Exercise aim -> Transcribe exactly everything in the data below from the line containing "entretien et esthétique selon vos besoins." down to the line containing "Licenciatura en Ingeniería Electrónica", both lines included and nothing further.

Excerpted data ->
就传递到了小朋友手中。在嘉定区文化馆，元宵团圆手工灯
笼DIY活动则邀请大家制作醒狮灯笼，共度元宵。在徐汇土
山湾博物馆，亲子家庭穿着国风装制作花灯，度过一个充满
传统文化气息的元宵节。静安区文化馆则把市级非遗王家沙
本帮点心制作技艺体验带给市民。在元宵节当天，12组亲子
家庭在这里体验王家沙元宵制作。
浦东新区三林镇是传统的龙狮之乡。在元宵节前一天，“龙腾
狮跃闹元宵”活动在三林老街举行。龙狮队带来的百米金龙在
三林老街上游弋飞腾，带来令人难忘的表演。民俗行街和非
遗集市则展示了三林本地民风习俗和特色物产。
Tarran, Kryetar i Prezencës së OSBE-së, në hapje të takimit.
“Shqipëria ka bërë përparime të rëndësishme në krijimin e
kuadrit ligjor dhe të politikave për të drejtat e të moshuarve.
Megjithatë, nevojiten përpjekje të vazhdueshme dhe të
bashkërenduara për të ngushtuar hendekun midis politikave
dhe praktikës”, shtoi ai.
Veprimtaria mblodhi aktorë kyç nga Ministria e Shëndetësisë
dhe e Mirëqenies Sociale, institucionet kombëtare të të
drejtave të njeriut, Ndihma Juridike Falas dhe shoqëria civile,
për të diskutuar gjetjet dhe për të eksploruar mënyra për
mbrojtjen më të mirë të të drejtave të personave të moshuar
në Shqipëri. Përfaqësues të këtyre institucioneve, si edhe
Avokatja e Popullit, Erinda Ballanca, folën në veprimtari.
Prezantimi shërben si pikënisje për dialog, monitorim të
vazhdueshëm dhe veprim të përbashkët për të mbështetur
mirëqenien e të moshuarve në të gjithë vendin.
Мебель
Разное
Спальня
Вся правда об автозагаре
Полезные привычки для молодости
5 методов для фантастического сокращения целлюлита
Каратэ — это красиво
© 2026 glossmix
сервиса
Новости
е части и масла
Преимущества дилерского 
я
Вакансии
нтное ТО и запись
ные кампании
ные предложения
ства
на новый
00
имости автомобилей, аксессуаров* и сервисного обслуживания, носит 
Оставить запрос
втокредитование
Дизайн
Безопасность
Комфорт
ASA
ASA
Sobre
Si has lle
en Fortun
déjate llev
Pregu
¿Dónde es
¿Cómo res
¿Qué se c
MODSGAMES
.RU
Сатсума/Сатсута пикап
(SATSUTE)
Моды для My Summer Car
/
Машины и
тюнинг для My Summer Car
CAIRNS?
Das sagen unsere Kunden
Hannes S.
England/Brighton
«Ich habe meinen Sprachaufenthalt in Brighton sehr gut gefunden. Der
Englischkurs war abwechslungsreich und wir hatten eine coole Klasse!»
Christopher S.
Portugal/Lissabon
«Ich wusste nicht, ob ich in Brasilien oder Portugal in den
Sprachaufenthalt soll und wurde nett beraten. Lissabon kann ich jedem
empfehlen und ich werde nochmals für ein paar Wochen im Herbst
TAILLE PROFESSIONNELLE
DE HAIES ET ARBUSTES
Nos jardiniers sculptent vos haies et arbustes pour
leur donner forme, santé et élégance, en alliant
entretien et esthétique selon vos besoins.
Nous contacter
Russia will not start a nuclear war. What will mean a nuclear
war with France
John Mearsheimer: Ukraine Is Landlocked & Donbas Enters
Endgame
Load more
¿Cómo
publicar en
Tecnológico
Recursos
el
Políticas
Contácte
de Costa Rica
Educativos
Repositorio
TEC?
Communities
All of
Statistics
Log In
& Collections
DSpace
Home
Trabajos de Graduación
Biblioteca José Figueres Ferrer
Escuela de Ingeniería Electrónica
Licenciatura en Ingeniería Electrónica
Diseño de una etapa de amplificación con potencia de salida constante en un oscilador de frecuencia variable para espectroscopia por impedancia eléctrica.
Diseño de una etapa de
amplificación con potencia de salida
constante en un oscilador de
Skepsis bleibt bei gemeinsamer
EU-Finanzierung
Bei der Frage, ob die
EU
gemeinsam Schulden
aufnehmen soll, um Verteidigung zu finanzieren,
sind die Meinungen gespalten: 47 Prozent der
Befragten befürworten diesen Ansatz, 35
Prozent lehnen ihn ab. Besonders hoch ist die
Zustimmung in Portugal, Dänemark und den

Task result ->
entretien et esthétique selon vos besoins.
Nous contacter
Russia will not start a nuclear war. What will mean a nuclear
war with France
John Mearsheimer: Ukraine Is Landlocked & Donbas Enters
Endgame
Load more
¿Cómo
publicar en
Tecnológico
Recursos
el
Políticas
Contácte
de Costa Rica
Educativos
Repositorio
TEC?
Communities
All of
Statistics
Log In
& Collections
DSpace
Home
Trabajos de Graduación
Biblioteca José Figueres Ferrer
Escuela de Ingeniería Electrónica
Licenciatura en Ingeniería Electrónica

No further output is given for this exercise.